Um antigo provérbio chinês diz uma verdade para refletirmos: “Todos os dias arrumamos os cabelos, por que não o coração?” Aquilo que está fora, no mundo concreto, é fácil de ver e avaliar. Conseguimos, com muita facilidade e rapidez, mensurar o quanto estamos bem em nossa imagem. Seja nossa imagem física, nossa imagem social ou profissional. Estamos constantemente arrumando e ajeitando essas imagens e passamos a impressão de que sem elas não seríamos ninguém.
Confiamos muito nas imagens. Cuidamos com muito mais afinco do que aparentamos ou queremos aparentar ser do que realmente somos. Como já diz um ditado antigo “Por fora bela viola, por dentro, pão bolorento”. Entre aquilo que somos por dentro e aquilo que aparentamos externamente pode existir um abismo. Há muita valorização em cuidar daquilo que vemos e pouca valorização em cuidar daquilo que está invisível aos olhos, mas que molda quem somos. A questão, então, não é parar de cuidar de um e passar a cuidar do outro apenas, mas refletir sobre como vivemos, como nos relacionamos com o mundo e, principalmente, conosco mesmos.
Falar isso parece uma coisa tão óbvia que até vira clichê, porém as coisas mais óbvias são as mais difíceis. Sabemos muito sobre o que precisamos na vida, mas pouco vivemos realmente esse conhecimento. Esse parece ser um dos maiores entraves das pessoas: saber fica numa dimensão mais superficial, é algo que podemos TER. Já viver é algo que fica numa dimensão mais integral da vida, se trata do SER.
Ter conhecimento é algo que alimenta o ego, por assim dizer. É algo que enche a pessoa e que pode ser exibido. É inegável a quantidade de pessoas que tem bons conselhos e pensamentos inteligentes.

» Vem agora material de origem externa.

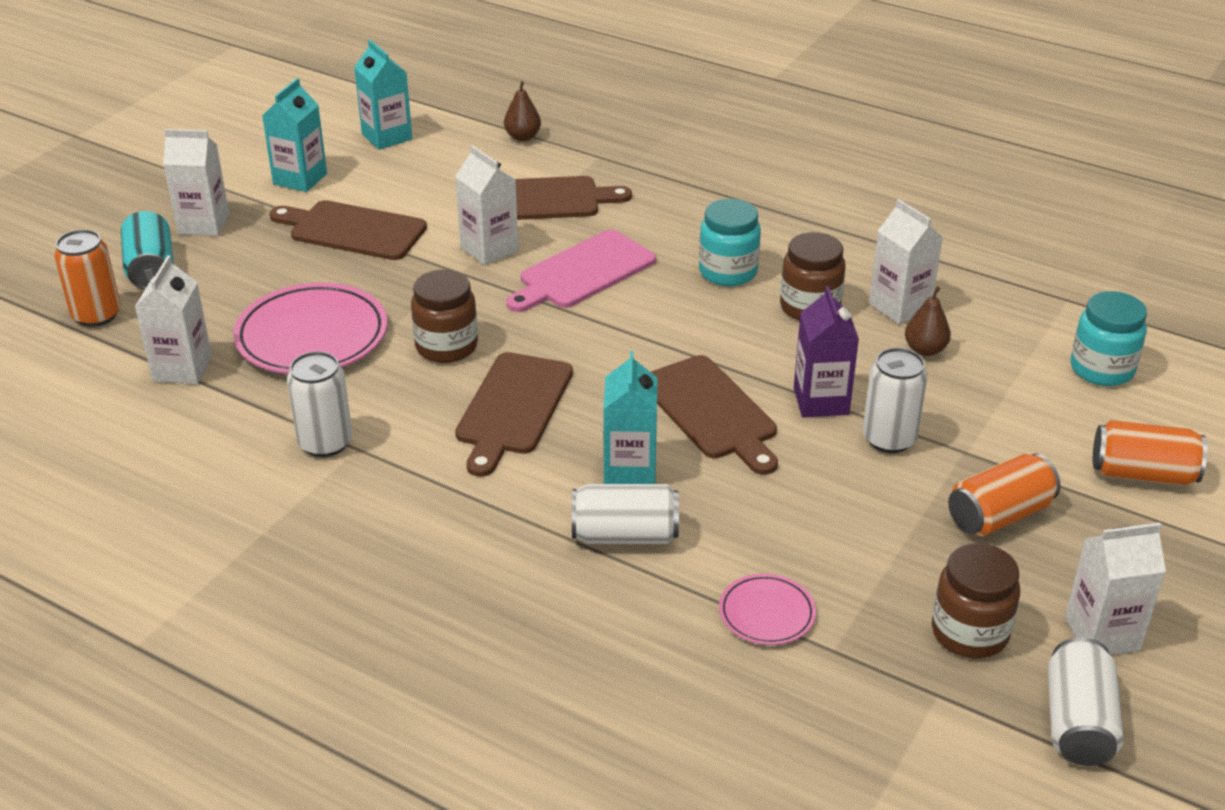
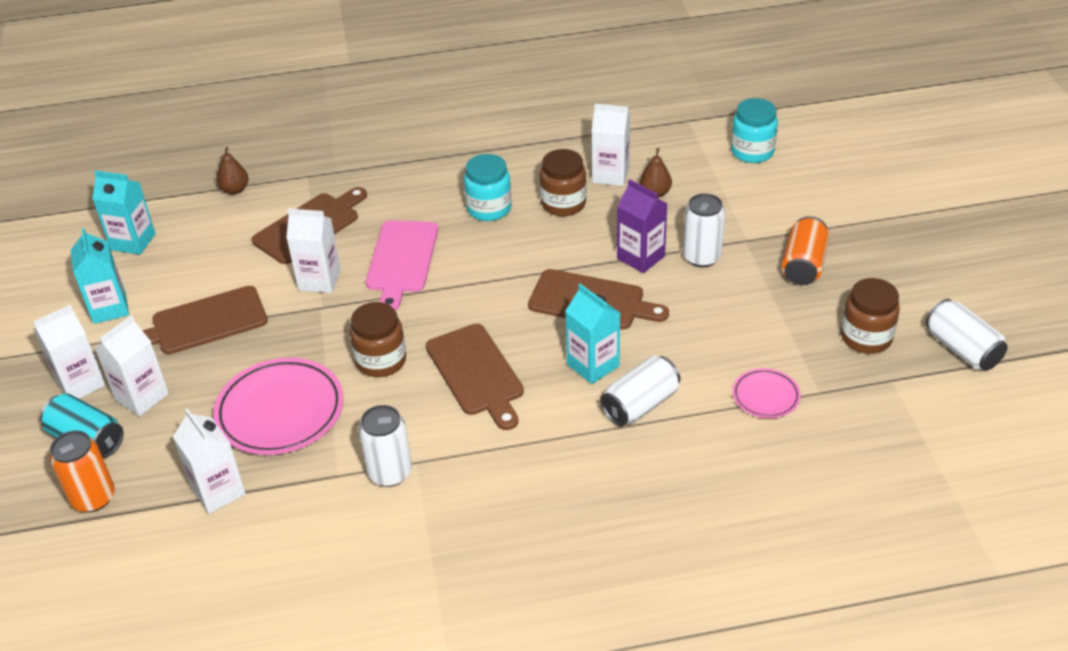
camera: 40 degrees left, 5 degrees up
(1102, 634) = (919, 297): white carton -> white carton (142, 397)
(1142, 474) = (837, 199): orange can -> none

Ter o conhecimento do bom senso é algo que a maioria das pessoas possui, mas mesmo assim encontramos tanta gente infeliz e miserável, tropeçando nos mesmos repetidos equívocos e se sentindo vítimas da vida. Essas mesmas pessoas estão repletas de pensamentos virtuosos e belos e os proclamam com gosto. Aparentemente, são todas muito sábias e iluminadas, mas essa imagem não sobrevive a um olhar mais atento e aprofundado. Elas estão bem “arrumadas” por fora, mas em seus íntimos estão bem desajustadas. Como aquele produto que é muito ruim, mas vem dentro uma embalagem muito bela e sedutora. Quem já não comprou algo assim?
A publicidade sabe muito bem disso e vem se valendo do quanto valorizamos mais a aparência do que o conteúdo. A má publicidade, claro, sabe seduzir o consumidor. Atrai com uma imagem, mas esta não se sustenta por muito tempo. A verdade é que valorizamos mais a sedução do que a verdade. Os cabelos são muito sedutores, podem ser vistos facilmente e podem ser manipulados de forma a enganar. Todavia, o coração que aqui mencionamos do provérbio chinês é o que está dentro, o subjetivo, e que sustenta de fato uma pessoa e a maneira como ela vai se ligar ao mundo e aos outros.
Quando não mais nos enganarmos, quando não mais sermos movidos pela sedução pura e simples, poderemos cuidar dos cabelos tanto quanto cuidamos do coração. Aí sim, seremos verdadeiramente pessoas inteiras.